WARSAW, Poland (CNS) — A Catholic bishop in Belarus accused President Alexander Lukashenko of “insult and slander” after the government official charged the church’s exiled leader with planning to “destroy the country” and called for a bar on foreign clergy.

Auxiliary Bishop Yury Kasabutski of Minsk said in social media post Nov. 3 that he believed Lukashenko’s words about Minsk Archbishop Tadeusz Kondrusiewicz represented “a completely unfounded lie.”

The government has barred Archbishop Kondrusiewicz from reentering Belarus from neighboring Poland since Aug. 31.

The bishop said on Facebook that the church prays for the government as it carries out repression of people protesting the Lukashenko regime and has issued repeated calls for unity, solidarity and mutual support that the nation come together in a time of unrest.

“All of this is viewed as something bad in our country today,” he said. “So it’s necessary to spit and heap mud on the Catholic Church, intimidating it and announcing the next step in its persecution.”

“The Catholic Church opposes violence, bullying and torture. It prays especially for political prisoners, and opposes repression and persecution, human rights abuses, humiliation, and dismissals and expulsions for dissenting views,” Bishop Kasabutski’s post said.

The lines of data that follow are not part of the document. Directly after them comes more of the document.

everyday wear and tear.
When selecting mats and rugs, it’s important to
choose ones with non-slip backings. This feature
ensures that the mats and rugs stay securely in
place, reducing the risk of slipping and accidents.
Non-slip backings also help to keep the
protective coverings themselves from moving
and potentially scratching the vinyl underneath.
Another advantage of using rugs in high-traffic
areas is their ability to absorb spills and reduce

“This is a political game and nothing more. The service of foreign priests in Belarus, which they perform well out of love for our country and its people, has always been a source of blackmail and pressure on the church.”

With four dioceses and around 500 parishes, the Catholic Church makes up 6% of the 9.4 million inhabitants of Belarus and has relied heavily on visiting priests for decades dating to Soviet-era communist rule.

Speaking after a discussion Oct. 19 with Cardinal Pietro Parolin, Vatican secretary of state, Archbishop Kondrusiewicz told the news agency of the Italian bishops’ conference, SIR, that efforts to secure his return to the country continued.

However, in talks Nov. 2 with Belarus’ Orthodox Metropolitan Veniamin, Lukashenko said it was “inadmissible” that Archbishop Kondrusiewicz had “gone to Poland and received instruction on how to destroy the country.” He also said he would insist that the Catholic Church “train its clergy more intensively” rather than relying on foreign priests.

Mass protests and strikes have continued across Belarus since disputed Aug. 9 elections, in which Lukashenko, in power since 1994, was declared the winner with more than 80% of votes.